On Time and Art with Laura Letinsky and John Muse – Bill Brown
@ The Seminary Co-op Bookstores
5751 S Woodlawn Ave, Chicago, IL 60637
Opening Wednesday, January 24th, from 6PM - 7:30PM
Join us for a conversation between Laura Letinsky and John Muse about time and art, moderated by Bill Brown
At the Co-op
About “Time’s Assignation”: The Polaroid, now anachronistic, is here conjoined with Laura Letinsky’s still life’s subject: the remains of appetites never entirely sated. This collection of black-and-white images was made in the studio from 1997 until 2008, when Type 55 film was discontinued. Akin to sketches, Letinsky’s work explores focus, composition, exposure, and most importantly, light itself, leading to her larger scale color works, for which she is best known. Small, slow, and raw, these pictures reveal a process of asking. This way or that? More or less? Now or then? Insistently beautiful in their decomposition, now stabilized, their high key tones slip into a white veil, with the darker tones metallized in hues of taupe, gold, and gunmetal gray. In their subject and materiality, these images bespeak of time’s rapid and unrelenting progression. Their black-and-white ravaged descriptions—coupled with their singularity and seriality—bespeak of the distance between having and wanting. These images are an homage to and lamentation of time’s passage as it is seemingly ensured and enshrined through the photograph’s exegesis.
About “Microdramas”: In “Microdramas,” John H. Muse argues that plays shorter than twenty minutes deserve sustained attention, and that brevity should be considered a distinct mode of theatrical practice. Focusing on artists for whom brevity became both a structural principle and a tool to investigate theater itself (August Strindberg, Maurice Maeterlinck, F. T. Marinetti, Samuel Beckett, Suzan-Lori Parks, and Caryl Churchill), the book explores four episodes in the history of very short theater, all characterized by the self-conscious embrace of brevity. The story moves from the birth of the modernist microdrama in French little theaters in the 1880s, to the explicit worship of speed in Italian Futurist synthetic theater, to Samuel Beckett’s often-misunderstood short plays, and finally to a range of contemporary playwrights whose long compilations of shorts offer a new take on momentary theater.
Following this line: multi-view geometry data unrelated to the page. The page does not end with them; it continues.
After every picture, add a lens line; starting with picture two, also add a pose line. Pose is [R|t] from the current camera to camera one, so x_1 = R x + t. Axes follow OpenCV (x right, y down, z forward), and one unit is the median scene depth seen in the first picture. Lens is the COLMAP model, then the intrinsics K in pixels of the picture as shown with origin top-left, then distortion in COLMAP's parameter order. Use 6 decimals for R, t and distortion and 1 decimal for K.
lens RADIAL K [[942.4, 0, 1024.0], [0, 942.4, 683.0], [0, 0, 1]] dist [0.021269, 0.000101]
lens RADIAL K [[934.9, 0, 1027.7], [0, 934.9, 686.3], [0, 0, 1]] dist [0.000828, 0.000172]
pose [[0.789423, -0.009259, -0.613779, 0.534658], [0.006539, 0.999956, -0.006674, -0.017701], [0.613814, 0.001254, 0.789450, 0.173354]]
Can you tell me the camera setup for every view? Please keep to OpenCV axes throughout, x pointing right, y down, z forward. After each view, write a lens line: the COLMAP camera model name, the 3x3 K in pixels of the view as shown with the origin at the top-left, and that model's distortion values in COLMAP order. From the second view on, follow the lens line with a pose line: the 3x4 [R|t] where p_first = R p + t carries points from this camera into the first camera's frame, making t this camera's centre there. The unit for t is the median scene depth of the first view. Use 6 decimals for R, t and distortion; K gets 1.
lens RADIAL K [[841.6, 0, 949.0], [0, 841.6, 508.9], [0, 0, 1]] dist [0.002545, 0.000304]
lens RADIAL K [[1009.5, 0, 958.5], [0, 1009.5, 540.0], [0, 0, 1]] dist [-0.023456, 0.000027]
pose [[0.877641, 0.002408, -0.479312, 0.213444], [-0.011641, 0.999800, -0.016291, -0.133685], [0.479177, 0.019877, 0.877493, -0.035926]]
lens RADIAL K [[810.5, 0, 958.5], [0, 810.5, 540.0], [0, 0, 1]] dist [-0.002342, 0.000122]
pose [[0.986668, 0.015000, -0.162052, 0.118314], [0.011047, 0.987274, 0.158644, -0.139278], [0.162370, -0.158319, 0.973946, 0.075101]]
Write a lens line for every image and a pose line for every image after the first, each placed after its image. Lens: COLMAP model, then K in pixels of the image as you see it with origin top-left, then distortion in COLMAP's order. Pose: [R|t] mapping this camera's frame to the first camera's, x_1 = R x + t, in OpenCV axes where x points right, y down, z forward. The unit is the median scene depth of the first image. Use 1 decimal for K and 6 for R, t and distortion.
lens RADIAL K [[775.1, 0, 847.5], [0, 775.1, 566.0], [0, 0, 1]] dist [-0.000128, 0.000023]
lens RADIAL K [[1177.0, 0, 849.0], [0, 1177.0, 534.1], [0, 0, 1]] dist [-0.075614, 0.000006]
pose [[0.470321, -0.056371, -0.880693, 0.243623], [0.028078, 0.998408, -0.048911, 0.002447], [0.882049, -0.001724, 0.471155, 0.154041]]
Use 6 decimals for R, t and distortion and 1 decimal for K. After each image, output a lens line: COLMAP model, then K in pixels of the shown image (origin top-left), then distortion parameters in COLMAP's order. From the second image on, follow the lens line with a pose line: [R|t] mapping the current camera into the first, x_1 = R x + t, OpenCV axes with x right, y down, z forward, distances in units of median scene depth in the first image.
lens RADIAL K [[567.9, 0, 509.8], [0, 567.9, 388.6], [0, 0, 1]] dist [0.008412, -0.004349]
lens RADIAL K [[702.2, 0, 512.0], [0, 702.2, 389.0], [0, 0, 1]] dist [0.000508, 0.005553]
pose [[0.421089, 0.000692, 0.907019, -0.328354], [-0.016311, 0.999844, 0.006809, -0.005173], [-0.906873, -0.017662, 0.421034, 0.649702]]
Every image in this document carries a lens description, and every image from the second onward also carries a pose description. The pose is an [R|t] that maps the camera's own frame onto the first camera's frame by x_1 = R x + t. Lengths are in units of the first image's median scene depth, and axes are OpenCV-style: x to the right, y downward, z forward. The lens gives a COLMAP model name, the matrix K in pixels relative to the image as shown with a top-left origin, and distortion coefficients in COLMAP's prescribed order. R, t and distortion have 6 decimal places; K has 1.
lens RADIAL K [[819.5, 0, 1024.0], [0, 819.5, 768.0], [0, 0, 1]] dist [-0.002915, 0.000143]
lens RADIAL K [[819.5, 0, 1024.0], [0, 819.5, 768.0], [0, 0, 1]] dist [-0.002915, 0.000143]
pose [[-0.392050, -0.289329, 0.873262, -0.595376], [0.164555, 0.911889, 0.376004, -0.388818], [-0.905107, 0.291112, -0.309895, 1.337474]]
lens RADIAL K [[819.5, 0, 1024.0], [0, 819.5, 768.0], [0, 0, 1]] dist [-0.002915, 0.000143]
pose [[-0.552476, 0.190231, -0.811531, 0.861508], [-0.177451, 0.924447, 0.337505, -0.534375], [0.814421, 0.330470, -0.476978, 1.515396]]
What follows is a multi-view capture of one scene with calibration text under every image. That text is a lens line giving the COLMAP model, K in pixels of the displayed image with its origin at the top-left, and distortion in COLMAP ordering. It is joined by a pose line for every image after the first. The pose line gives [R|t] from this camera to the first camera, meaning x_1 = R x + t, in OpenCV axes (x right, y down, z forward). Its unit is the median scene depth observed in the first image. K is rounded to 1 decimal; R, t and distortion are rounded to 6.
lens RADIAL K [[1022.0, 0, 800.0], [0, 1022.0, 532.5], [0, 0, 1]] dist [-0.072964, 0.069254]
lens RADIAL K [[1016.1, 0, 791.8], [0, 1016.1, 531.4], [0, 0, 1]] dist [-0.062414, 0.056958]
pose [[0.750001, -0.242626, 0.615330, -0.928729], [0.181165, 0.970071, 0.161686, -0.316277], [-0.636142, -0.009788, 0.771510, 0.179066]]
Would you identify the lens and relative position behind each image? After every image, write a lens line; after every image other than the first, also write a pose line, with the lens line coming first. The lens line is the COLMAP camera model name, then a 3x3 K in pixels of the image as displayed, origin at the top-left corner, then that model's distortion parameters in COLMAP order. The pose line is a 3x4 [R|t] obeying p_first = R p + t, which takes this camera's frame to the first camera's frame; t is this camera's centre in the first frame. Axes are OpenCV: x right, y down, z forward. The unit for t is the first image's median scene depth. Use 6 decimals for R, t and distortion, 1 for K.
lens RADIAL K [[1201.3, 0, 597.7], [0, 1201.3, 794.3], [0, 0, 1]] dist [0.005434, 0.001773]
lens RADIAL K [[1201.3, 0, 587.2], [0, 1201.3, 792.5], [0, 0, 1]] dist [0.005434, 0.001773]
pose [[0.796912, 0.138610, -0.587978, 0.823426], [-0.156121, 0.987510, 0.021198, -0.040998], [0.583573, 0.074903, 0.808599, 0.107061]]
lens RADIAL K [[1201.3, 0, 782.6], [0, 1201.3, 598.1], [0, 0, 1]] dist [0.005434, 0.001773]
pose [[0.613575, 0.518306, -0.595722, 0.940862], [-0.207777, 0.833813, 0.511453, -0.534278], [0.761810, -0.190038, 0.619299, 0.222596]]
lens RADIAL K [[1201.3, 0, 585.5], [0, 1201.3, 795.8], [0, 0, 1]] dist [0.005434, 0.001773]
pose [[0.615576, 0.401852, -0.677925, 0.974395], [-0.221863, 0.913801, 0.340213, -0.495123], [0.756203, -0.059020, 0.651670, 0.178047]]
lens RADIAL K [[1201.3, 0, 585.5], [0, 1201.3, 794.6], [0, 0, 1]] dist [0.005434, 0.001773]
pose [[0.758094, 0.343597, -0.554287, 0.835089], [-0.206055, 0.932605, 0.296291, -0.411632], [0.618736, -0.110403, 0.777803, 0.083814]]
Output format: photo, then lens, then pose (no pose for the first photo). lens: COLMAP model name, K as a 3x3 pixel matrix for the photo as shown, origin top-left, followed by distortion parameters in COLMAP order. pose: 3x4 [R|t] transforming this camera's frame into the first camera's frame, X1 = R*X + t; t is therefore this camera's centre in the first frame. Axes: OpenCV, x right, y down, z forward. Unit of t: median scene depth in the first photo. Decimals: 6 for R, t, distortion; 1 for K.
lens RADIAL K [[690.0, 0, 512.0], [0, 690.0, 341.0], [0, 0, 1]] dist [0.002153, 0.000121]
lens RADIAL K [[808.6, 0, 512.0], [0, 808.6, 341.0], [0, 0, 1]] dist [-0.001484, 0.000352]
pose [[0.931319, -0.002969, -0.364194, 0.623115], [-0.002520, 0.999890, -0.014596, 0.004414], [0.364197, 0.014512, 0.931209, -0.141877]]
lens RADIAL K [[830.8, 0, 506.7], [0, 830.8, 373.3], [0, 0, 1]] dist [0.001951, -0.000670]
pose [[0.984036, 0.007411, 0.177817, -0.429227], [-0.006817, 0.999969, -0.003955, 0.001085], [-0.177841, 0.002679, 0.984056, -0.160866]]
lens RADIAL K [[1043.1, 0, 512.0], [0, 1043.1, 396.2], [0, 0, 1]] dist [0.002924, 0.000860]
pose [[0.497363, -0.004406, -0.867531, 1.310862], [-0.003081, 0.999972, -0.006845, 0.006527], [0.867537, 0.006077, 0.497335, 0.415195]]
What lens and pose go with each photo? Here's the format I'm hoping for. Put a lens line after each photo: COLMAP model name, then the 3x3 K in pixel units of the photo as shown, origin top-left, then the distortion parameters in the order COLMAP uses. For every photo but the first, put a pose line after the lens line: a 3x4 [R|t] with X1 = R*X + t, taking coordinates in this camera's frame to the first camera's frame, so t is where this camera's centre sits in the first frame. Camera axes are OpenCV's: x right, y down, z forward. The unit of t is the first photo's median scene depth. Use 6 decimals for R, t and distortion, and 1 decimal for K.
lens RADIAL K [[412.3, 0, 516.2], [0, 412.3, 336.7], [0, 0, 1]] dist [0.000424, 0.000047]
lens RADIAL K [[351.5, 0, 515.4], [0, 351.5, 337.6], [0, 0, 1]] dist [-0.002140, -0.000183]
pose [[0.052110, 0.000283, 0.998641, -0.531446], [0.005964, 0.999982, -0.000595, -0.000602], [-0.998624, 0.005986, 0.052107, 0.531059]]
Subjecting short plays to extended scrutiny upends assumptions about brief or minimal art, and about theatrical experience. The book shows that short performances often demand greater attention from audiences than plays that unfold more predictably. Microdramas put pressure on preconceptions about which aspects of theater might be fundamental and about what might qualify as an event. In the process, they suggest answers to crucial questions about time, spectatorship, and significance.
About the authors: After studying photography first in Canada at the University of Manitoba, then at Yale University’s School of Art, Laura Letinsky formed her ideas and work through a perspective that affords, perhaps insists upon, a kind of attention to the act of looking and of picturing. Recent exhibitions include: Neither Natural nor Necessary, Mumbai Photography Festival, Mumbai, India; Objecta, Giacomo Guidi Arte Contemporanea, Rome, Italy; Producing Subjects, MIT, Cambridge, MA; Ill Form and Void Full, Museum of Contemporary Art, Chicago, IL; and The Photographers’ Gallery, London; and Laura Letinsky: Still Life, Denver Art Museum. Her work is in the permanent collections of the Art Institute of Chicago, Hermes Collection, Microsoft Art Collection, Amon Carter Museum, The John Paul Getty Museum, The Musee de Beaux-Arts, Montreal, The Museum of Fine Art, Houston, and The San Francisco Museum of Modern Art. Yancey Richardson Gallery, New York represents her, and she shows with Galerie m Bochum in Bochum, Germany, and Joseph Carroll and Sons Gallery, Boston, MA.
John H. Muse is assistant professor in English and Theater & Performance Studies at University of Chicago, where he teaches modern and contemporary theater, modernist literature, and performance studies. His research focuses on work that tests theater’s perceived limits or that explores the imagined boundaries among theater and other arts: plays that resemble visual art, poems or novels in dramatic form, metatheater, and digital or otherwise virtual theater. His first book, “Microdramas: Crucibles for Theater and Time,” explores brevity in theater since the late nineteenth century and argues that very short plays reveal fundamental assumptions about theater’s limits and possibilities. His work has appeared in Theater Journal, Modern Drama, Theater, and The Journal of Dramatic Theory and Criticism.
About the moderator: Bill Brown is the Karla Scherer Distinguished Service Professor in American Culture at the University of Chicago and a coeditor of Critical Inquiry.